> **YOUR ASSIGNMENT**
Locate the word "revolves" in the data below, then copy every line that holds it.

> **DATA PROVIDED**
>>>>>
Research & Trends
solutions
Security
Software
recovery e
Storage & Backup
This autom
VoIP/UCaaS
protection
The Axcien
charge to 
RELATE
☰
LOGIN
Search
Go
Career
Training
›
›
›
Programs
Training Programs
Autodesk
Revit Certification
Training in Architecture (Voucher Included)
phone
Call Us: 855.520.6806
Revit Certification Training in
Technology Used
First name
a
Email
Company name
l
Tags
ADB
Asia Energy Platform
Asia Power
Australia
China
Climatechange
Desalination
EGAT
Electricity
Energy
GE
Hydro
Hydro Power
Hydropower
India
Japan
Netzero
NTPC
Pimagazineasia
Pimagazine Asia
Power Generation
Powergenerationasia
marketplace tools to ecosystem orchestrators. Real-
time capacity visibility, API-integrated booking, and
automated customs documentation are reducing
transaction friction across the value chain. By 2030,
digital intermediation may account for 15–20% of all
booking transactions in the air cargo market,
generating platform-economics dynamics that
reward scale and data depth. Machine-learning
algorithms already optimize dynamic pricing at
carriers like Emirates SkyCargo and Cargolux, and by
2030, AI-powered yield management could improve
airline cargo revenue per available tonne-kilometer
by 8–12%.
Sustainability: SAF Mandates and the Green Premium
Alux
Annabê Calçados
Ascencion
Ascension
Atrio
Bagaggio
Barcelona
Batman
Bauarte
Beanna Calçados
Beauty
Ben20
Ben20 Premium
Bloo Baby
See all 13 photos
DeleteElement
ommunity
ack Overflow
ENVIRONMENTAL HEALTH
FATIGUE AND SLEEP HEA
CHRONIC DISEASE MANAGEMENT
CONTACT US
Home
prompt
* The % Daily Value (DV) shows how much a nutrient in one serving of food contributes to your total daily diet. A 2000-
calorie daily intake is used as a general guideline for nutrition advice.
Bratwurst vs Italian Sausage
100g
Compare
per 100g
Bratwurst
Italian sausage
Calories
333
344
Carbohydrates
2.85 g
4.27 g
<<<<<
>>>>>
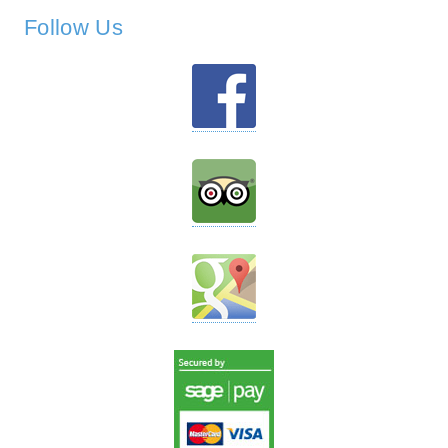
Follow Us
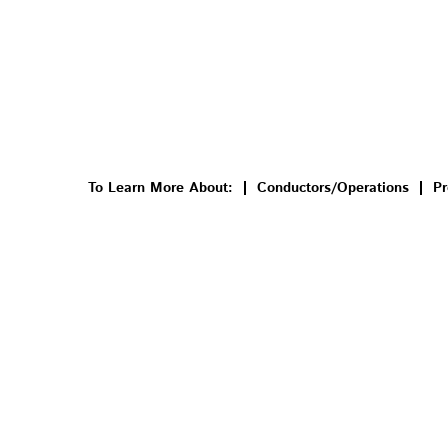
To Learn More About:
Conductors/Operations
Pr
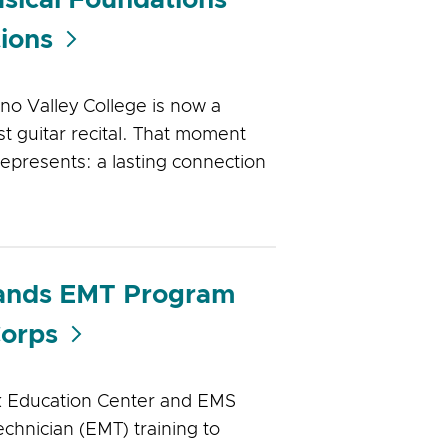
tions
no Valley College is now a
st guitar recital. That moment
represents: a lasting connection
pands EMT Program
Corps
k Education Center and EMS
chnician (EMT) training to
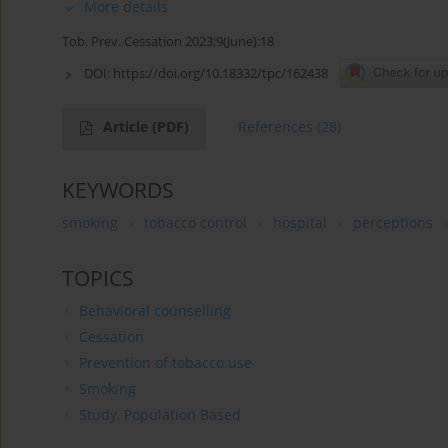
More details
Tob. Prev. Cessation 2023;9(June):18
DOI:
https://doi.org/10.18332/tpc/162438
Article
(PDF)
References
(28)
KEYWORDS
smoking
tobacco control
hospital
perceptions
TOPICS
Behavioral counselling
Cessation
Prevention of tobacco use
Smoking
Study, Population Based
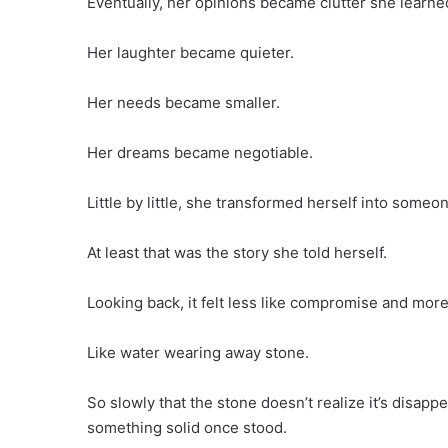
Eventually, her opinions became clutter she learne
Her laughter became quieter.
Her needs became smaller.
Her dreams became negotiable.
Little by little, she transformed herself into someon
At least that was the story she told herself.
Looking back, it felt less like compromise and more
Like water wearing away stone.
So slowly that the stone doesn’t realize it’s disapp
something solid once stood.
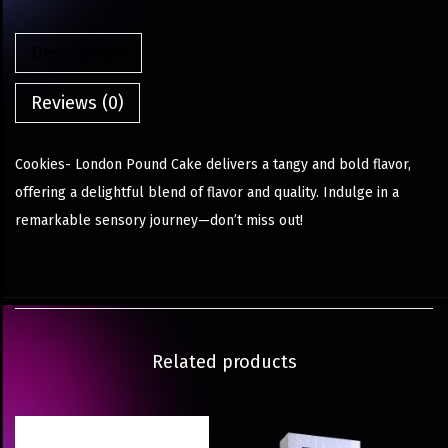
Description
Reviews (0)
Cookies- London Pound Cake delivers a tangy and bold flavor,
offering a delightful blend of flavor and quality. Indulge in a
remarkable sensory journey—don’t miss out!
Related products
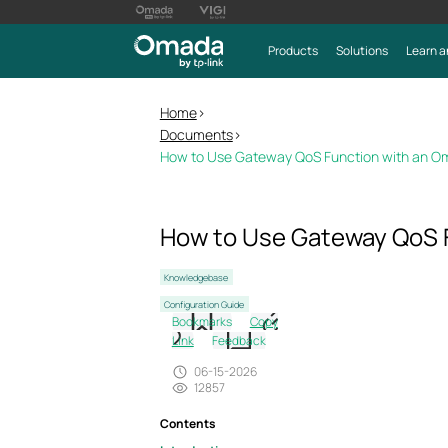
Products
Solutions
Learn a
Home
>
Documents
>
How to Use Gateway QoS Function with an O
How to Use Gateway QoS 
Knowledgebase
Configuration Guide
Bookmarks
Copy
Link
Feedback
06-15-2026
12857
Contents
<<<<<
>>>>>
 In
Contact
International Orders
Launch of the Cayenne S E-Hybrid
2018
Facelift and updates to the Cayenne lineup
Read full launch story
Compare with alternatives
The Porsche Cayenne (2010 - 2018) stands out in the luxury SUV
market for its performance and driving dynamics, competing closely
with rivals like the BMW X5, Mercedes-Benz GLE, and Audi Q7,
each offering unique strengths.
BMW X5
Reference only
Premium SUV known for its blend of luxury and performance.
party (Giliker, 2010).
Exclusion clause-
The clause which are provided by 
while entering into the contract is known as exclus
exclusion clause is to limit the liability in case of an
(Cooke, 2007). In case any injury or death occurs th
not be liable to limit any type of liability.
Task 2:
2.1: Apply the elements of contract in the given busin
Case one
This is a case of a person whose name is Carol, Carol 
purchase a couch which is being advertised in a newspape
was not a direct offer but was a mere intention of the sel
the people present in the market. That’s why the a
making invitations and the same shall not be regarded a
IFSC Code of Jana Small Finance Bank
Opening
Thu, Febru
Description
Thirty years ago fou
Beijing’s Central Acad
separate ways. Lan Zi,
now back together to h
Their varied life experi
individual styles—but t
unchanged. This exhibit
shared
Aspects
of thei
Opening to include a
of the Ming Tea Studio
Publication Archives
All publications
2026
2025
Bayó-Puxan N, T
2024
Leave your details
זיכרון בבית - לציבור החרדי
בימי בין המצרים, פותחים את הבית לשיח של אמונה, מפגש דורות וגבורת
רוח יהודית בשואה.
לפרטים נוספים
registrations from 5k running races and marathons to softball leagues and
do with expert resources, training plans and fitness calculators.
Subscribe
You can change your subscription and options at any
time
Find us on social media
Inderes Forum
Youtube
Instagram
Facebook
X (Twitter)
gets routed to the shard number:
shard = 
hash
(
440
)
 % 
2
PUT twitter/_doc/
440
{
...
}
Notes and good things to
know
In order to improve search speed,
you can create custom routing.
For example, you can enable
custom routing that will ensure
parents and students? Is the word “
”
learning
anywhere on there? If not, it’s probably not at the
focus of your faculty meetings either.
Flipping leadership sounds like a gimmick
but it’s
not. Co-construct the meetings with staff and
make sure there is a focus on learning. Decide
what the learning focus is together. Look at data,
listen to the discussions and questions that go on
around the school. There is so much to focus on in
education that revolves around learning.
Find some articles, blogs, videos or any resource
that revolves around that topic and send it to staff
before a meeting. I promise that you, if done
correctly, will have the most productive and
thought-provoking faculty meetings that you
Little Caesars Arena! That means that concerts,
<<<<<
> **RESULT BELOW**
education that revolves around learning.
that revolves around that topic and send it to staff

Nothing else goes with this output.